Bulan Puasa yang Tak Biasa dan Kisah Penangkapan Pangeran Diponegoro
Humaniora | 30 Maret 2023, 17:05 WIBJAKARTA, KOMPAS.TV - Perang Jawa berakhir setelah Pangeran Diponegoro ditangkap Belanda, 28 Maret 1830. Perang yang berlangsung selama lima tahun itu (1825-1830) itu, menelan biaya jutaan gulden dan ratusan nyawa melayang baik di kalangan prajurit kedua belah pihak maupun masyarakat.
Kisah penangkapan sang 'Raja Jawa' ini terjadi di bulan puasa dengan siasat licik Belanda. Pada 21 Februari 1830 atau empat hari menjelang bulan puasa tiba, Pangeran Diponegoro tiba di Menoreh, Bagelen (kini masuk Purworejo) untuk mengadakan perundingan dengan perwakilan gubernur jenderal sekaligus pejabat militer Hendrik Markus Baron de Kock.
Namun, karena De Kock masih di Batavia, Diponegoro dan pasukan bergerak menuju Magelang, tepatnya di sebuah perkemahan di Matesih, dekat Kali Progo, pada 8 Maret 1830.

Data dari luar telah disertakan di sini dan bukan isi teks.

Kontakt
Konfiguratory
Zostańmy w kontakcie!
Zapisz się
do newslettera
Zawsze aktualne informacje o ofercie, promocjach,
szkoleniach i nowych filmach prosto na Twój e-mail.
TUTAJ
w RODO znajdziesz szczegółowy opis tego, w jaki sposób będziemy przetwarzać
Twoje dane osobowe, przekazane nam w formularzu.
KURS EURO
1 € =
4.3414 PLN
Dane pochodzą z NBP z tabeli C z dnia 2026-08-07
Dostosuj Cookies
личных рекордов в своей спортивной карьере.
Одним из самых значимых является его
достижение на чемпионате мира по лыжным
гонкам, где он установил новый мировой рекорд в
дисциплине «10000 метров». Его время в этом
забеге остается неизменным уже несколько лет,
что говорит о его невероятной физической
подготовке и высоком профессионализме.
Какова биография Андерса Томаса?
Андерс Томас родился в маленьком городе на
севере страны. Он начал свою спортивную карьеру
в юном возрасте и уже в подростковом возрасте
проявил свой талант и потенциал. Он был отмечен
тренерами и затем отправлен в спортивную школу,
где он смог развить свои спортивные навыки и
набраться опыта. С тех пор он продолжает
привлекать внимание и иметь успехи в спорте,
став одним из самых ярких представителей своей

Baca Juga: 11 November 1785 Pangeran Diponegoro Lahir, "Sang Ratu Adil" Pemimpin Utama Perang Jawa
Di sanalah mereka menjalankan ibadah puasa. Dan selama menjalankan puasa, tidak ada perang sebagaimana permintaan Diponegoro.
Kala itu, saat memasuki hutan belantara, kondisi tubuh Diponegoro sudah lemah akibat perang bertahun-tahun. Terutama penyakit malaria yang menyerangnya. Peter Carey, sejarawan yang menulis lengkap sejarah Diponegoro dalam bukunya Takdir, Riwayat Pangeran Diponegoro (1785-1855) menyebut peristiwa itu dengan "Bulan Puasa yang Tak Biasa".

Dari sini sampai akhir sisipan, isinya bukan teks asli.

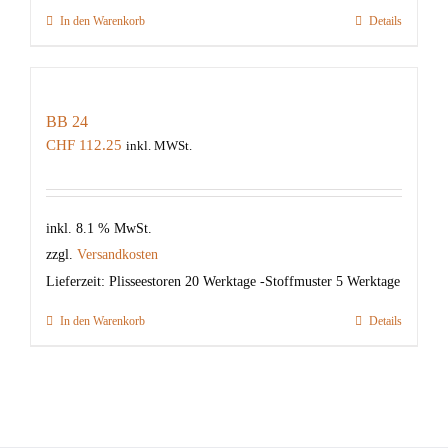
In den Warenkorb
Details
BB 24
CHF
112.25
inkl. MWSt.
inkl. 8.1 % MwSt.
zzgl.
Versandkosten
Lieferzeit:
Plisseestoren 20 Werktage -Stoffmuster 5 Werktage
In den Warenkorb
Details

Seorang pejabat militer Belanda, Cleerens, menggambarkan kondisi tubuh sang pangeran. "Lebih dari siapapun, (ia) membutuhkan istirahat. Seluruh tubuhnya terlihat sangat letih," demikian digambarkan dalam buku tersebut.
Ketika memasuki Magelang, Diponegoro dan pasukan dielu-elukan dan disambut masyarakat. Pasukan pun membengkak menjadi 800 orang yang sebagian besar adalah bekas prajurit resimen kawal pribadi pangeran.
Ketika memasuki Magelang, mereka bersorban dan jubah hitam dengan tombak terhunus.
Cleerens mengambarkan kedatangan Diponegoro dan pasukannya. "Diponegoro masih memiliki banyak pendukung, di mana-mana orang menghormati dan mengelu-elukan dia," demikian laporan Gubernur Jenderal Hindia Belanda Van den Bosch yang cemas kepada atasannya di Belanda.